We once called him a visionary. He was "the man who saved the Riviera from oblivion." He planned to turn Buick from a company that made cushy "doctors' cars" into a more youthful and exciting brand in the early 1980s. He used money from the then-nascent C5 Corvette development program on a full-size sedan platform that birthed the Pontiac Bonneville, Buick LeSabre, and Oldsmobile 88 in the 1990s. Lloyd Reuss died this weekend at 86. He was the president of General Motors from 1990–1992.

Reuss saw something happening in the company back then that made him an early champion of electric vehicles. He supported the GM Impact, the famously poorly named all-electric concept car that debuted at the 1990 Los Angeles Auto Show and later became the GM EV1.

Reuss started work at GM in 1957 and became chief engineer at both Buick and Chevrolet before moving up to the role of Buick general manager in 1980. He kept moving up the ranks: becoming head of GM's passenger-car groups in North America, then the leader of GM's North American operations and worldwide automotive components. After his short stint as GM president, Reuss retired from GM in 1993.

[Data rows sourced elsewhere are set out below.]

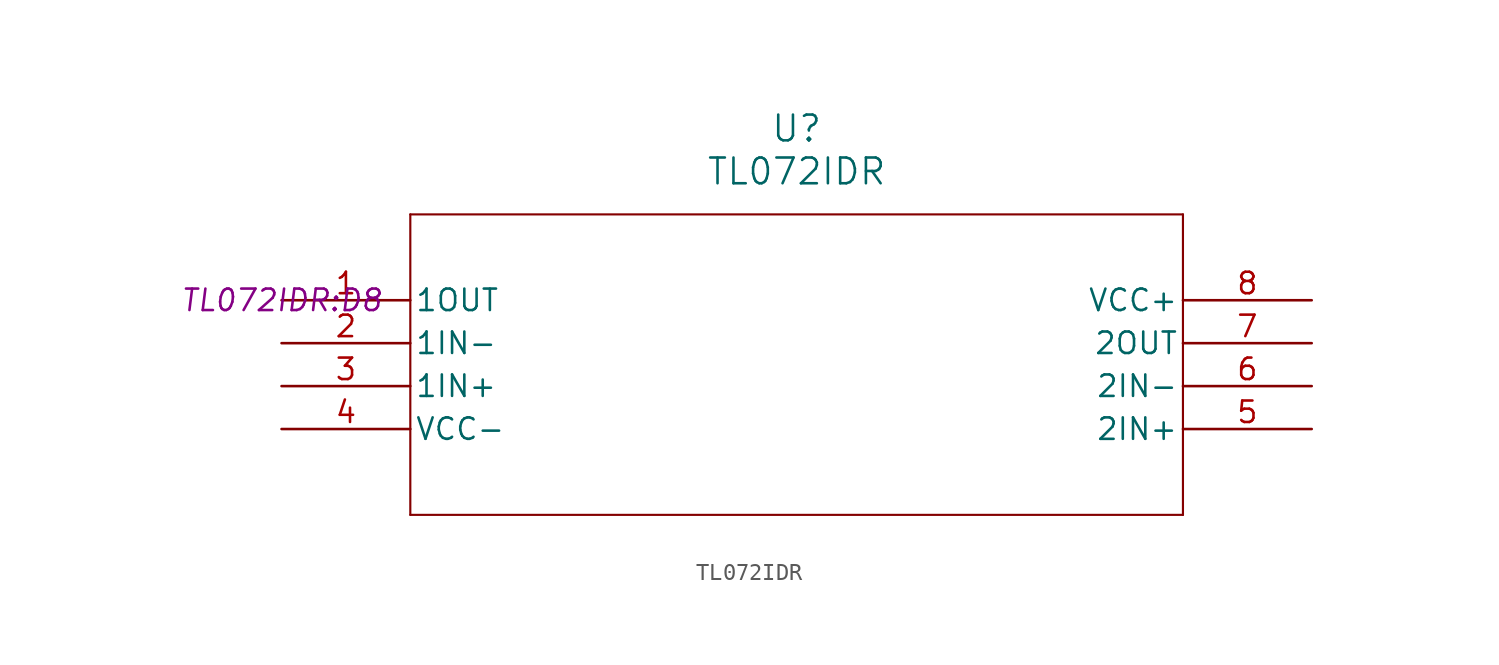
<source format=kicad_sym>
(kicad_symbol_lib
  (version 20220914)
  (generator kicad_symbol_editor)
  (symbol "TL072IDR"
    (pin_names
      (offset 0.254))
    (property "Reference" "U"
      (at 30.48 10.16 0)
      (effects (font (size 1.524 1.524))))
    (property "Value" "TL072IDR"
      (at 30.48 7.62 0)
      (effects (font (size 1.524 1.524))))
    (property "Footprint" "TL072IDR:D8"
      (at 0 0 0)
      (effects (font (size 1.27 1.27) italic)))
    (symbol "TL072IDR_0_1"
      (polyline (pts (xy 7.62 -12.7) (xy 53.34 -12.7)) (stroke (width 0.127) (type default)) (fill (type none)))
      (polyline (pts (xy 7.62 5.08) (xy 7.62 -12.7)) (stroke (width 0.127) (type default)) (fill (type none)))
      (polyline (pts (xy 53.34 -12.7) (xy 53.34 5.08)) (stroke (width 0.127) (type default)) (fill (type none)))
      (polyline (pts (xy 53.34 5.08) (xy 7.62 5.08)) (stroke (width 0.127) (type default)) (fill (type none)))
      (pin output line (at 0 0 0) (length 7.62) (name "1OUT" (effects (font (size 1.27 1.27)))) (number "1" (effects (font (size 1.27 1.27)))))
      (pin input line (at 0 -2.54 0) (length 7.62) (name "1IN-" (effects (font (size 1.27 1.27)))) (number "2" (effects (font (size 1.27 1.27)))))
      (pin input line (at 0 -5.08 0) (length 7.62) (name "1IN+" (effects (font (size 1.27 1.27)))) (number "3" (effects (font (size 1.27 1.27)))))
      (pin power_in line (at 0 -7.62 0) (length 7.62) (name "VCC-" (effects (font (size 1.27 1.27)))) (number "4" (effects (font (size 1.27 1.27)))))
      (pin input line (at 60.96 -7.62 180) (length 7.62) (name "2IN+" (effects (font (size 1.27 1.27)))) (number "5" (effects (font (size 1.27 1.27)))))
      (pin input line (at 60.96 -5.08 180) (length 7.62) (name "2IN-" (effects (font (size 1.27 1.27)))) (number "6" (effects (font (size 1.27 1.27)))))
      (pin output line (at 60.96 -2.54 180) (length 7.62) (name "2OUT" (effects (font (size 1.27 1.27)))) (number "7" (effects (font (size 1.27 1.27)))))
      (pin power_in line (at 60.96 0 180) (length 7.62) (name "VCC+" (effects (font (size 1.27 1.27)))) (number "8" (effects (font (size 1.27 1.27))))))))
</source>
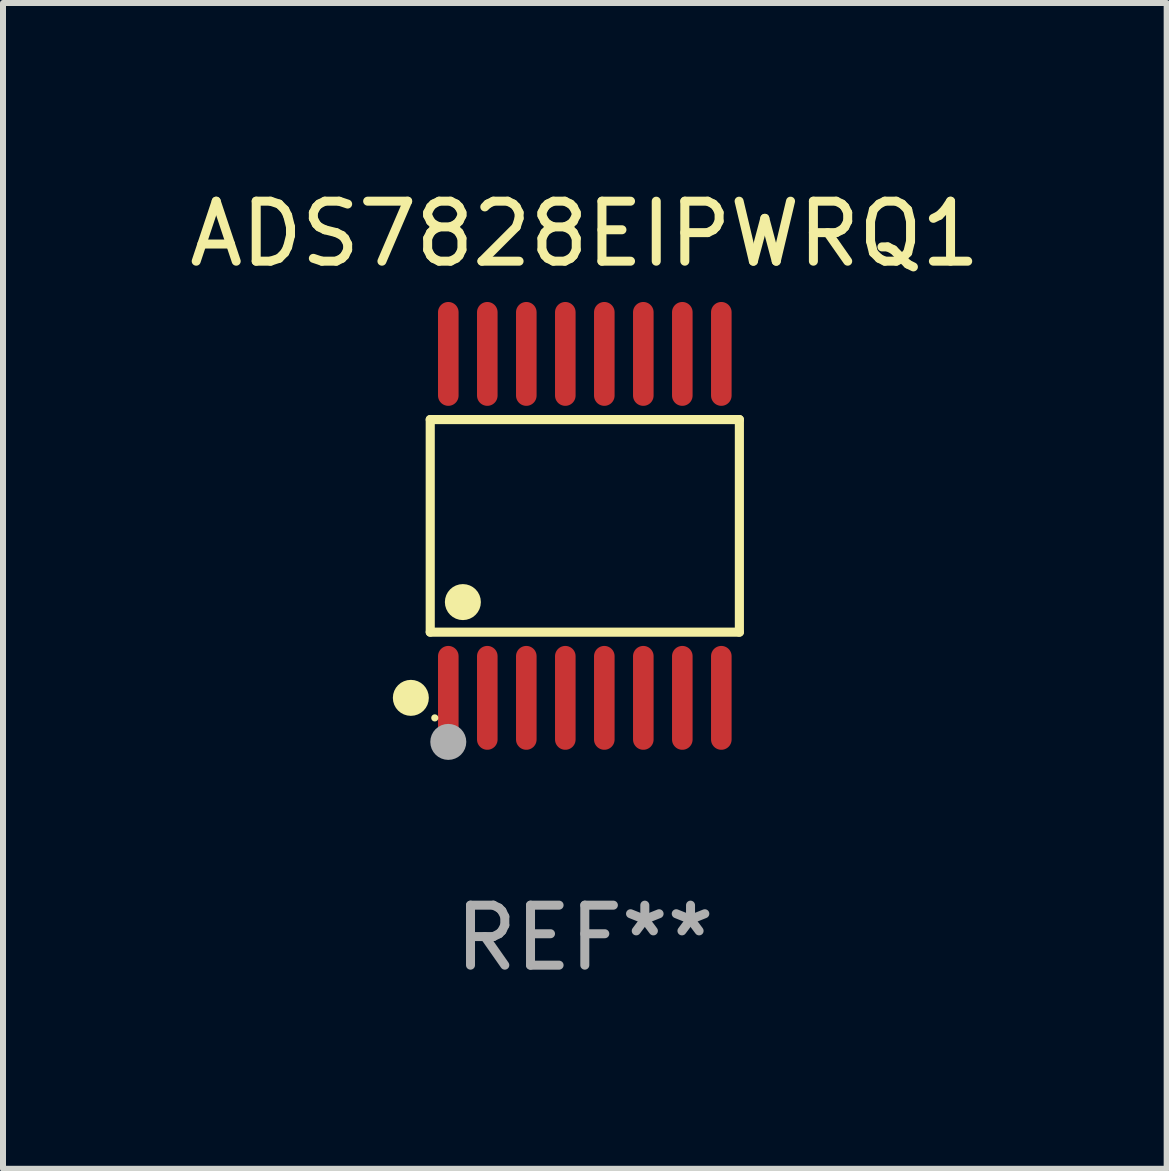
<source format=kicad_pcb>
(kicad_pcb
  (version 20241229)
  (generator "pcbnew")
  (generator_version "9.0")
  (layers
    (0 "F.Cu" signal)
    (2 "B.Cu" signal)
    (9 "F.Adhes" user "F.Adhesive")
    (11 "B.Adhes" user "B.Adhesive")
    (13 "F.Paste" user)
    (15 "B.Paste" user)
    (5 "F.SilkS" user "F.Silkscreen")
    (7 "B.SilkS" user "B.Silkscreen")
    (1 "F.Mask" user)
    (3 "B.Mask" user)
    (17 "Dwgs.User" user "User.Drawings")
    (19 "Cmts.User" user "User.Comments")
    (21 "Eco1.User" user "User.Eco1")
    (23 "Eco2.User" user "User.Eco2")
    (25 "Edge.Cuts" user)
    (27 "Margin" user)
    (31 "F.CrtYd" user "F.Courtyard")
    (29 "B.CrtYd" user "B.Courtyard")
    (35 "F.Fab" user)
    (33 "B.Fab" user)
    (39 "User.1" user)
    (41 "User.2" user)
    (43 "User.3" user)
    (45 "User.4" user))
  (footprint "ADS7828EIPWRQ1"
    (layer "F.Cu")
    (at 6.696 5.714)
    (property "Reference" "ADS7828EIPWRQ1" (at 0 -4.866 0) (layer "F.SilkS") (effects (font (size 1 1) (thickness 0.15))))
    (attr through_hole)
    (fp_line (start -2.576 -1.772) (end 2.576 -1.772) (stroke (width 0.152) (type solid)) (layer "F.SilkS"))
    (fp_line (start -2.576 1.771) (end -2.576 -1.772) (stroke (width 0.152) (type solid)) (layer "F.SilkS"))
    (fp_line (start 2.576 -1.772) (end 2.576 1.771) (stroke (width 0.152) (type solid)) (layer "F.SilkS"))
    (fp_line (start 2.576 1.771) (end -2.576 1.771) (stroke (width 0.152) (type solid)) (layer "F.SilkS"))
    (fp_circle (center -2.899 2.866) (end -2.749 2.866) (stroke (width 0.3) (type solid)) (fill no) (layer "F.SilkS"))
    (fp_circle (center -2.5 3.2) (end -2.47 3.2) (stroke (width 0.06) (type solid)) (fill no) (layer "F.SilkS"))
    (fp_circle (center -2.032 1.27) (end -1.882 1.27) (stroke (width 0.3) (type solid)) (fill no) (layer "F.SilkS"))
    (fp_circle (center -2.275 3.6) (end -2.125 3.6) (stroke (width 0.3) (type solid)) (fill no) (layer "F.Fab"))
    (fp_text user "REF**" (at 0 6.866 0) (layer "F.Fab") (effects (font (size 1 1) (thickness 0.15))))
    (pad "1" smd oval (at -2.275 2.866) (size 0.343 1.731) (layers "F.Cu" "F.Mask" "F.Paste"))
    (pad "2" smd oval (at -1.625 2.866) (size 0.343 1.731) (layers "F.Cu" "F.Mask" "F.Paste"))
    (pad "3" smd oval (at -0.975 2.866) (size 0.343 1.731) (layers "F.Cu" "F.Mask" "F.Paste"))
    (pad "4" smd oval (at -0.325 2.866) (size 0.343 1.731) (layers "F.Cu" "F.Mask" "F.Paste"))
    (pad "5" smd oval (at 0.325 2.866) (size 0.343 1.731) (layers "F.Cu" "F.Mask" "F.Paste"))
    (pad "6" smd oval (at 0.975 2.866) (size 0.343 1.731) (layers "F.Cu" "F.Mask" "F.Paste"))
    (pad "7" smd oval (at 1.625 2.866) (size 0.343 1.731) (layers "F.Cu" "F.Mask" "F.Paste"))
    (pad "8" smd oval (at 2.275 2.866) (size 0.343 1.731) (layers "F.Cu" "F.Mask" "F.Paste"))
    (pad "9" smd oval (at 2.275 -2.866) (size 0.343 1.731) (layers "F.Cu" "F.Mask" "F.Paste"))
    (pad "10" smd oval (at 1.625 -2.866) (size 0.343 1.731) (layers "F.Cu" "F.Mask" "F.Paste"))
    (pad "11" smd oval (at 0.975 -2.866) (size 0.343 1.731) (layers "F.Cu" "F.Mask" "F.Paste"))
    (pad "12" smd oval (at 0.325 -2.866) (size 0.343 1.731) (layers "F.Cu" "F.Mask" "F.Paste"))
    (pad "13" smd oval (at -0.325 -2.866) (size 0.343 1.731) (layers "F.Cu" "F.Mask" "F.Paste"))
    (pad "14" smd oval (at -0.975 -2.866) (size 0.343 1.731) (layers "F.Cu" "F.Mask" "F.Paste"))
    (pad "15" smd oval (at -1.625 -2.866) (size 0.343 1.731) (layers "F.Cu" "F.Mask" "F.Paste"))
    (pad "16" smd oval (at -2.275 -2.866) (size 0.343 1.731) (layers "F.Cu" "F.Mask" "F.Paste")))
  (gr_rect
    (start -3 -3)
    (end 16.393 16.428)
    (stroke (width 0.1) (type default))
    (fill no)
    (layer "Edge.Cuts")))
</source>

After leaving the auto industry, Reuss focused on charity work, including Focus: Hope in Detroit, which works to overcome racism, poverty, and injustice. He was inducted into the Automotive Hall of Fame, which notes that Reuss helped establish the Center for Advanced Technologies (CAT) at Focus: Hope in 1993 and volunteered there for over 20 years. Then and now, CAT's mission is to teach local students so they can get a college degree in manufacturing engineering tuition-free. In part because of Reuss's work there, Focus: Hope said GM had given the group over $14 million since 1986. The GM Foundation and the SAE gave the CAT a $500,000 grant. The CAT has awarded more than 300 associate and bachelor of engineering degrees.



Reuss was married to his wife, Maurcine, for 63 years before her death in 2020. They had two children, Charlene and Mark, who is the current GM president. Funeral service information has not been announced. The funeral home suggests donating to groups Reuss supported in lieu of flowers.